The law firm chosen will represent Claremont in a suit already filed by Santa Monica seeking a judicial ruling on the constitutionality of a twin conflict of interest measure passed in that seaside city.
Claremont officials have contended since Measure A's passage in March that it is unconstitutional. They argue that it violates First Amendment protections of freedom of speech and freedom of association. To date, they have not enforced it.
"I respect what the voters have done," said Councilman Al Leiga. "But if there are questions about the constitutionality of what they have done then there is a problem. We need to get answers to these questions as quickly as possible."

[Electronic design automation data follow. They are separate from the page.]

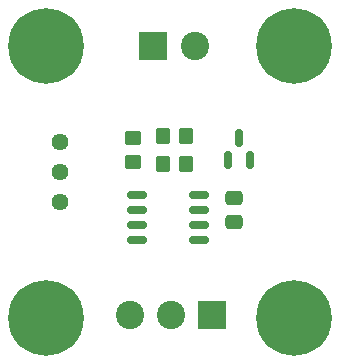
<source format=gbr>
%TF.GenerationSoftware,KiCad,Pcbnew,8.0.3*%
%TF.CreationDate,2024-08-02T11:09:55+07:00*%
%TF.ProjectId,waterleak V.1,77617465-726c-4656-916b-20562e312e6b,rev?*%
%TF.SameCoordinates,Original*%
%TF.FileFunction,Soldermask,Top*%
%TF.FilePolarity,Negative*%
%FSLAX46Y46*%
G04 Gerber Fmt 4.6, Leading zero omitted, Abs format (unit mm)*
G04 Created by KiCad (PCBNEW 8.0.3) date 2024-08-02 11:09:55*
%MOMM*%
%LPD*%
G01*
G04 APERTURE LIST*
G04 Aperture macros list*
%AMRoundRect*
0 Rectangle with rounded corners*
0 $1 Rounding radius*
0 $2 $3 $4 $5 $6 $7 $8 $9 X,Y pos of 4 corners*
0 Add a 4 corners polygon primitive as box body*
4,1,4,$2,$3,$4,$5,$6,$7,$8,$9,$2,$3,0*
0 Add four circle primitives for the rounded corners*
1,1,$1+$1,$2,$3*
1,1,$1+$1,$4,$5*
1,1,$1+$1,$6,$7*
1,1,$1+$1,$8,$9*
0 Add four rect primitives between the rounded corners*
20,1,$1+$1,$2,$3,$4,$5,0*
20,1,$1+$1,$4,$5,$6,$7,0*
20,1,$1+$1,$6,$7,$8,$9,0*
20,1,$1+$1,$8,$9,$2,$3,0*%
G04 Aperture macros list end*
%ADD10RoundRect,0.250000X-0.350000X-0.450000X0.350000X-0.450000X0.350000X0.450000X-0.350000X0.450000X0*%
%ADD11RoundRect,0.150000X-0.675000X-0.150000X0.675000X-0.150000X0.675000X0.150000X-0.675000X0.150000X0*%
%ADD12C,0.800000*%
%ADD13C,6.400000*%
%ADD14R,2.400000X2.400000*%
%ADD15C,2.400000*%
%ADD16RoundRect,0.150000X0.150000X-0.587500X0.150000X0.587500X-0.150000X0.587500X-0.150000X-0.587500X0*%
%ADD17RoundRect,0.250000X-0.475000X0.337500X-0.475000X-0.337500X0.475000X-0.337500X0.475000X0.337500X0*%
%ADD18RoundRect,0.250000X-0.450000X0.350000X-0.450000X-0.350000X0.450000X-0.350000X0.450000X0.350000X0*%
%ADD19RoundRect,0.250000X0.350000X0.450000X-0.350000X0.450000X-0.350000X-0.450000X0.350000X-0.450000X0*%
%ADD20C,1.440000*%
G04 APERTURE END LIST*
D10*
%TO.C,R4*%
X83900000Y-66000000D03*
X85900000Y-66000000D03*
%TD*%
D11*
%TO.C,U2*%
X81675000Y-68595000D03*
X81675000Y-69865000D03*
X81675000Y-71135000D03*
X81675000Y-72405000D03*
X86925000Y-72405000D03*
X86925000Y-71135000D03*
X86925000Y-69865000D03*
X86925000Y-68595000D03*
%TD*%
D12*
%TO.C,H1*%
X92600000Y-56000000D03*
X93302944Y-54302944D03*
X93302944Y-57697056D03*
X95000000Y-53600000D03*
D13*
X95000000Y-56000000D03*
D12*
X95000000Y-58400000D03*
X96697056Y-54302944D03*
X96697056Y-57697056D03*
X97400000Y-56000000D03*
%TD*%
%TO.C,H3*%
X92600000Y-79000000D03*
X93302944Y-77302944D03*
X93302944Y-80697056D03*
X95000000Y-76600000D03*
D13*
X95000000Y-79000000D03*
D12*
X95000000Y-81400000D03*
X96697056Y-77302944D03*
X96697056Y-80697056D03*
X97400000Y-79000000D03*
%TD*%
%TO.C,H4*%
X71600000Y-79000000D03*
X72302944Y-77302944D03*
X72302944Y-80697056D03*
X74000000Y-76600000D03*
D13*
X74000000Y-79000000D03*
D12*
X74000000Y-81400000D03*
X75697056Y-77302944D03*
X75697056Y-80697056D03*
X76400000Y-79000000D03*
%TD*%
%TO.C,H2*%
X71600000Y-56000000D03*
X72302944Y-54302944D03*
X72302944Y-57697056D03*
X74000000Y-53600000D03*
D13*
X74000000Y-56000000D03*
D12*
X74000000Y-58400000D03*
X75697056Y-54302944D03*
X75697056Y-57697056D03*
X76400000Y-56000000D03*
%TD*%
D14*
%TO.C,J2*%
X83100000Y-56000000D03*
D15*
X86600000Y-56000000D03*
%TD*%
D16*
%TO.C,Q2*%
X89400000Y-65700000D03*
X91300000Y-65700000D03*
X90350000Y-63825000D03*
%TD*%
D17*
%TO.C,C1*%
X89900000Y-68862500D03*
X89900000Y-70937500D03*
%TD*%
D18*
%TO.C,R6*%
X81400000Y-63800000D03*
X81400000Y-65800000D03*
%TD*%
D19*
%TO.C,R5*%
X85900000Y-63625000D03*
X83900000Y-63625000D03*
%TD*%
D20*
%TO.C,RV2*%
X75200000Y-64160000D03*
X75200000Y-66700000D03*
X75200000Y-69240000D03*
%TD*%
D14*
%TO.C,J1*%
X88100000Y-78800000D03*
D15*
X84600000Y-78800000D03*
X81100000Y-78800000D03*
%TD*%
M02*

</source>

Fifty-five percent of Claremont residents who voted in March approved Measure A, an initiative that sought to limit city officials' acceptance of gifts and outside employment.
Claremont council members voted 4-1 Tuesday to have the city join with Santa Monica in its already filed challenge of an identical measure. By joining Santa Monica's suit Claremont ensures that any ruling in that case would affect the law passed in Claremont.
The two firms being considered by Claremont are Best, Best and Krieger, which employs City Attorney Sonia Carvalho, and the Orange County firm of Richards, Watson and Gershon. Claremont officials say they expect to pick a firm by early next week.
Claremont's decision to join Santa Monica could cost the city up to $75,000 in legal fees, according to Carvalho. This use of public money has provoked opposition in some members of the Claremont community.
"This is a slap in the face of voters and taxpayers," said Sue Castagnetto, a Claremont resident and volunteer with the Oaks Project - the nonprofit political advocacy group that was responsible for getting the measure on the ballot in Claremont and five other California cities including Santa Monica. "To commit potentially huge amounts of taxpayer dollars to fight an initiative which protects taxpayer dollars is more than a little ironic," she added.
Mayor Paul Held responded Thursday to such thinking, saying that the council was acting out the will of the public in seeking to bring a quick resolution to the lingering issues of constitutionality.
"Even though there is concern among all of us about spending money to do this, there is a sense that we got from most of the public that we need to get closure on this issue," said Held. "What we did Tuesday is consistent with what we have heard from the public."